APPEAL FACTOR: 6.5/10


MISCELLANEOUS

This is where I’m going to talk about the editor mode that Football Manager packs with. When you install Football Manager, it installs an editor that allows you to edit anything and everything in the database, and save it as another database. Prior versions allowed you to do this, but it was horribly hardware intensive; this year, Sports Interactive rebuilt the editor from scratch, and while it is much easier on your computer, it’s very confusing to use, and doesn’t have everything you would want it to do. For instance, you can create players, but you can’t upload photos for said players (no chance of getting photo packs for the zillions of players that don’t have photos). Also, since you’re basically using a simple programming tool with a GUI, it’s a little confusing to input stats; if you don’t use traditional metric measurements for your players, you’re going to input the wrong values on a lot of statistics for players and money. Furthermore, while this could be intentional, you can’t go TOO high with numbers, depending on league. For example, you can’t have a Conference South team with a balance of a billion dollars, nor can you have a player with 100% perfect statistics.

And should you decide to put all the best players on a low level team, don’t worry, the game will balance you out. Those players will want a move to bigger clubs ASAP, and will whine and bitch and moan until they get it, and if you don’t give it to them, relax, another bigger club will come along and steal them off your hands for you.

Overall, the editor needs work, but to enjoy the game, you really don’t need it anyway.

MISCELLANEOUS: 5/10

THE SCORES

SEASON/FRANCHISE: 10/10
GRAPHICS: 3/10
SOUND: 2/10
CONTROL/GAMEPLAY: 8/10
REPLAYABILITY: 9/10
BALANCE: 4.5/10
ORIGINALITY: 7/10
ADDICTIVENESS: 10/10
APPEAL FACTOR: 6.5/10
MISCELLANEOUS: 5/10

FINAL SCORE: 6.5/10 (ABOVE AVERAGE)

Short Attention Span Summary
If you take out Graphics and Sound – two categories that couldn’t be less important to a game like this – this goes up to a 7.5 average. Needless to say, a person’s interest in this game is predicated on weather or not they like stat management games in the first place; basically, anyone reading this article in the first place, most likely, is interested in the genre.
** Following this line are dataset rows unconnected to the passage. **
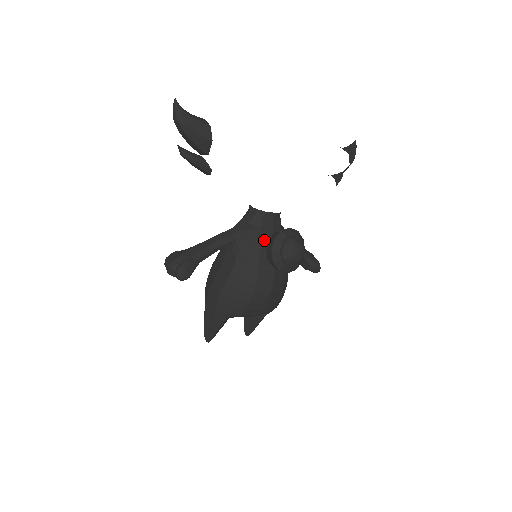
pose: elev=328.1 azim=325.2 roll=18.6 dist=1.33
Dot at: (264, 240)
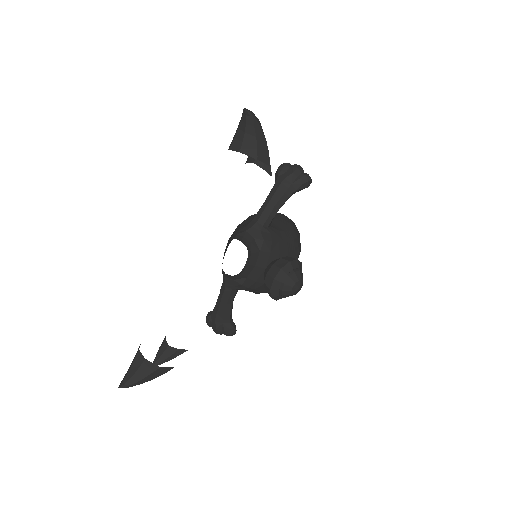
Dot at: (258, 278)
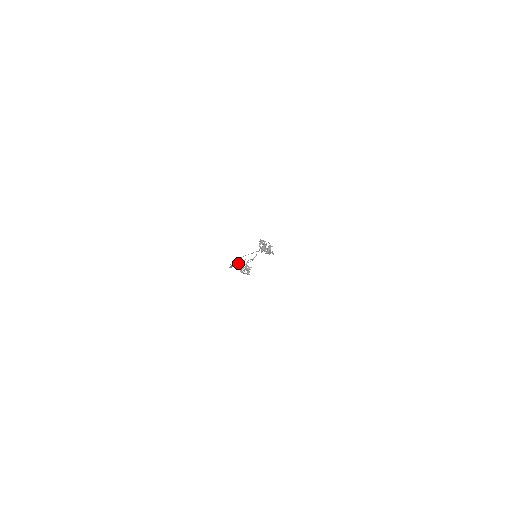
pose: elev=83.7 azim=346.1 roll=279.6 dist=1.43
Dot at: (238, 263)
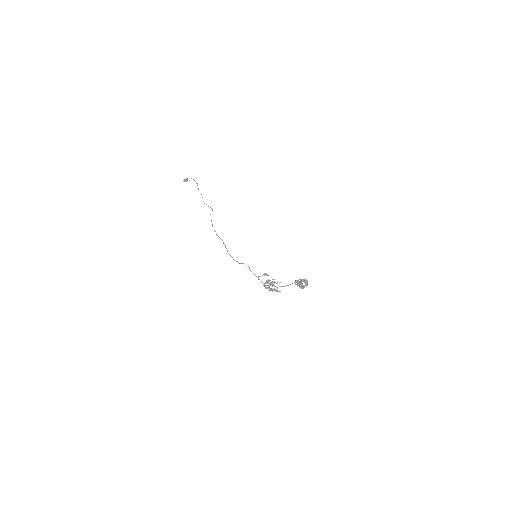
Dot at: (262, 275)
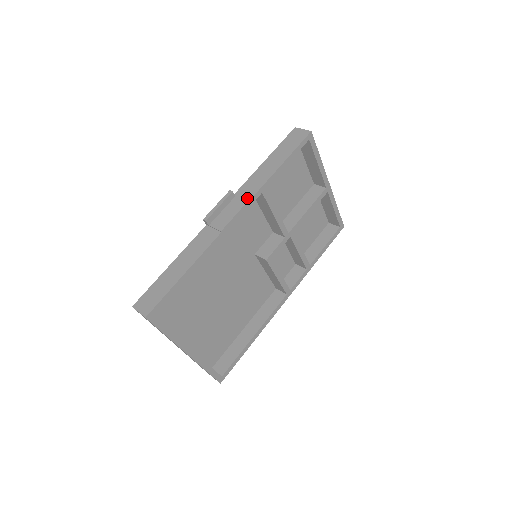
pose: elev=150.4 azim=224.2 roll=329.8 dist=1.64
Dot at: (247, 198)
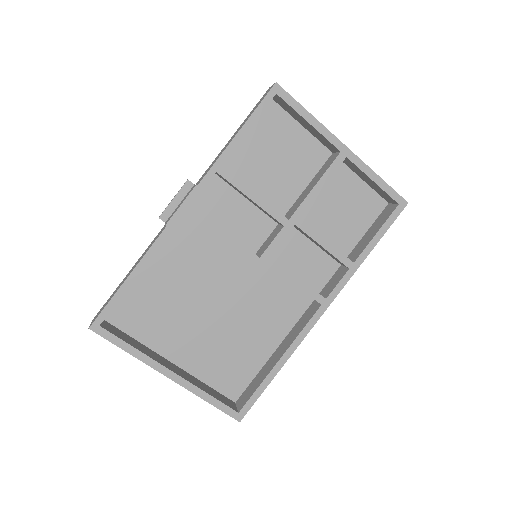
Dot at: (199, 182)
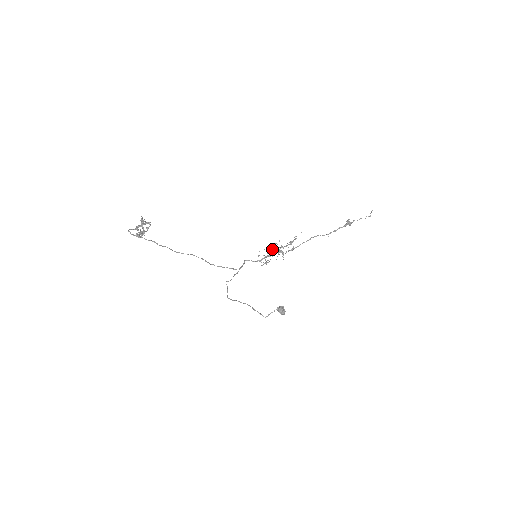
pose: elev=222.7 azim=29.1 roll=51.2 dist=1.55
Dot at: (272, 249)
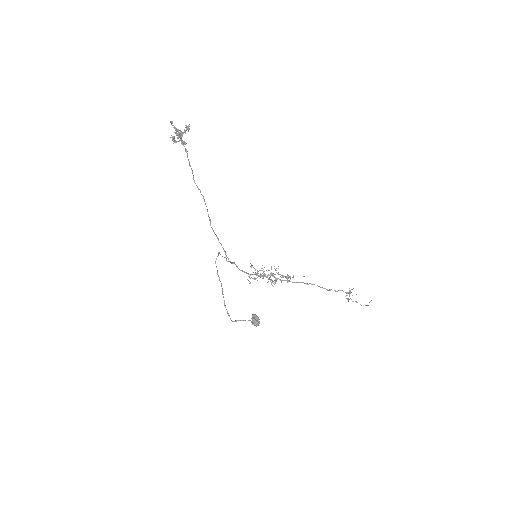
Dot at: (264, 273)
If you’re one of those people that needs to have action in a sports title, then go ahead and skip this; there are no shortage of quality football titles that cater to those needs, be it FIFA or Pro Evolution.

If you’re a stat head with even a passing interest in football, grab this title. It’s simply the best management title that traditional sports has, and comparable with the exceptional Total Extreme Wrestling.